Pretty
Poison
MAUREEN DOWD
New York TimesFebruary 10, 2002
Baby boomer babes don't want to be post-anything, even if it means freezing their faces into freakish death masks.
The Times's Alex Kuczynski wrote on Thursday about imminent F.D.A. approval for cosmetic use of Botox — the botulism neurotoxin — to paralyze muscles and erase wrinkles. "It is now rare in certain social enclaves," she observed, "to see a woman over the age of 35 with the ability to look angry."
Women have put more faith in artifice than authenticity for ages. Shakespeare wrote in his sonnets about women fighting " 'gainst Time's scythe" and "Time's thievish progress" by primping and painting — "fairing the foul with art's false borrow'd face."
From Victorian corsets to the silicone-gel bra, from hennaed hair and pupil-dilating belladonna drops to nose bobs and collagen-swollen lips, women have always sought to look younger and prettier and more fecund. According to Dr. Etcoff, men simply gravitate like zombies toward a "maximally fertile woman, or at least one who looks that way."
Feminism was supposed to release women from the tyranny of the unnatural ideal. But the ideal is more unnatural than ever. In the immortal words of Patricia Wexler, a New York dermatologist who caters to uncrinkled celebrities: "A scowl is a totally unnecessary expression."
The explosive popularity of Botox (men use it, too) is an irony wrapped in a paradox for women. After all these years of trying to train men to respond better to emotional cues, women are making it even harder by erasing the emotion from their faces.
Actresses are caught in a cosmetic Catch-22. They must look young to get juicy roles, so they do Botox, which makes it impossible to play juicy roles.
"Their faces can't really move properly," complained the "Moulin Rouge" director Baz Luhrmann, who pines for the frowns of yesterface.
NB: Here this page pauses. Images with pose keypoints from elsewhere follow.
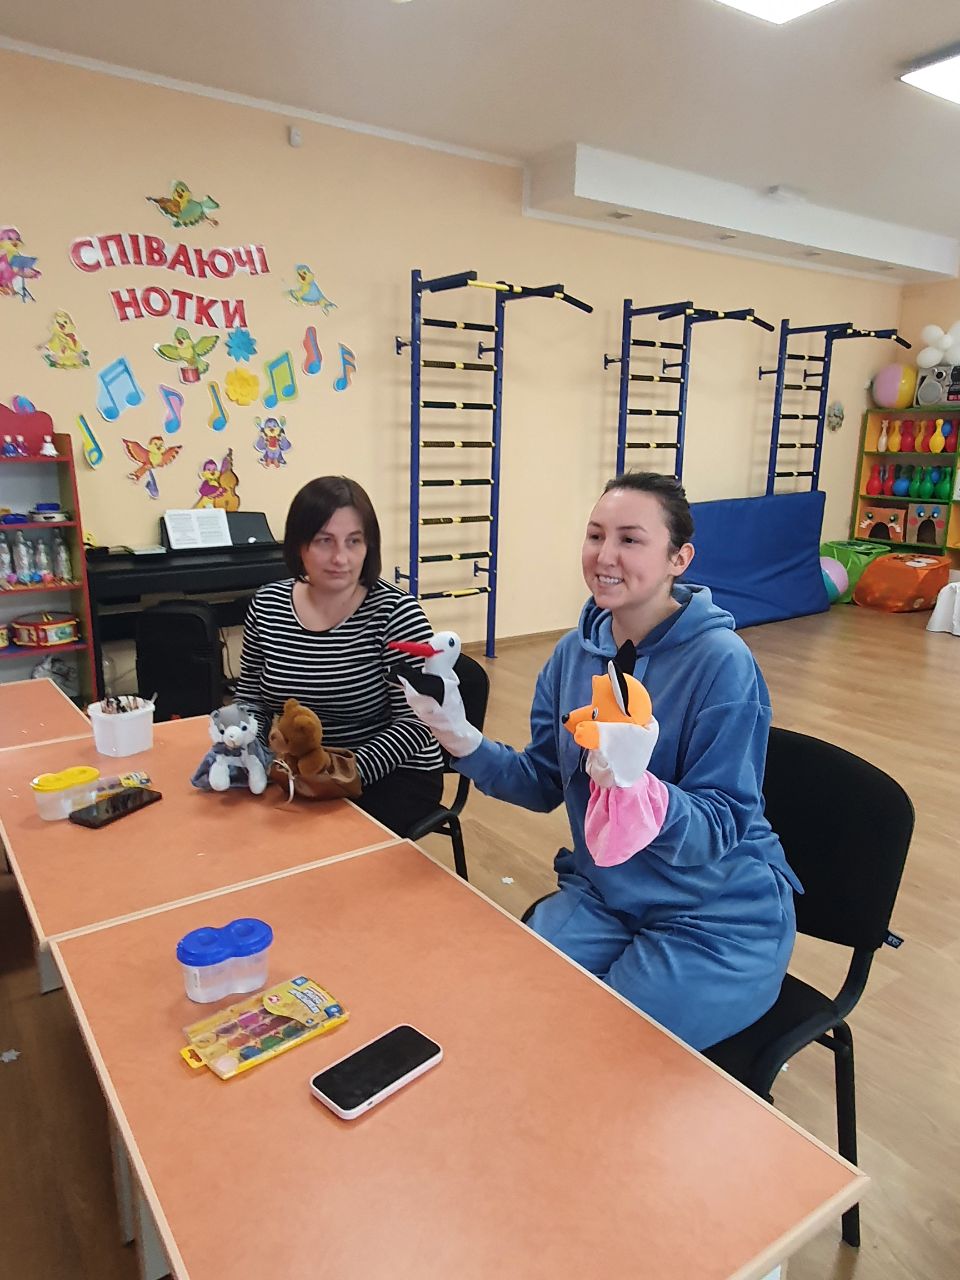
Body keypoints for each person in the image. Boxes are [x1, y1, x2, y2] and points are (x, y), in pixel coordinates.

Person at [399, 472, 801, 1050]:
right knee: (517, 1006)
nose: (605, 555)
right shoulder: (572, 654)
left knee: (603, 1046)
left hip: (715, 913)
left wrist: (644, 793)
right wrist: (461, 740)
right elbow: (543, 782)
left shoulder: (722, 662)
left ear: (679, 559)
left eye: (630, 539)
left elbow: (719, 825)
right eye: (595, 535)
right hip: (608, 895)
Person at [237, 476, 444, 835]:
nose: (340, 558)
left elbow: (417, 724)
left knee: (309, 840)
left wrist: (341, 772)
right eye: (324, 541)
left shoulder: (396, 614)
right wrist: (255, 754)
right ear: (299, 545)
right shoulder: (268, 604)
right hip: (297, 767)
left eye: (354, 541)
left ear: (369, 546)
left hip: (390, 773)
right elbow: (250, 698)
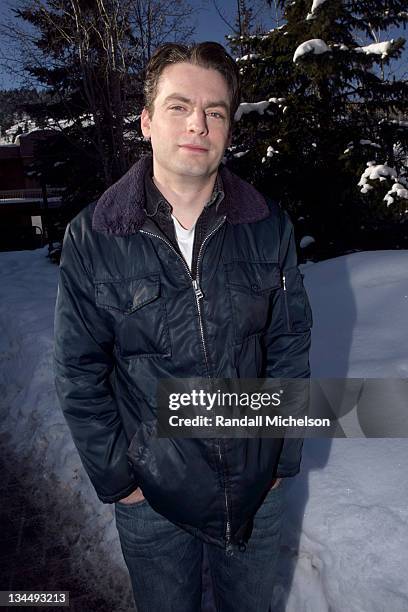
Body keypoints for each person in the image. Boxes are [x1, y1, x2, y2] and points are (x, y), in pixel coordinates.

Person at [53, 41, 312, 612]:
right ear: (146, 121)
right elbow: (78, 371)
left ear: (229, 128)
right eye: (179, 106)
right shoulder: (94, 237)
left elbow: (288, 347)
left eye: (215, 111)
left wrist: (282, 457)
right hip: (153, 500)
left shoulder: (269, 227)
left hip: (254, 487)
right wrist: (122, 481)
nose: (198, 122)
A 44-year-old woman attempting to frown before & after Botox injection
Men long carped that women were not suited for the workplace or the White House because they were too transparently emotional. So now will men, confronted with blank-faced brigades of Botox babes, carp that women are too opaque and blasé?
Women
are evolving backward — becoming more focused on their looks than ever.
The only "progress" is that some are now willing to own up to
extreme cosmetological exertions. We may be at war with terrorists, but the cover of the new People magazine is a post-eye-job, creaseless Greta Van Susteren, who proclaims that with her plastic surgery, "I've made it safe for other people."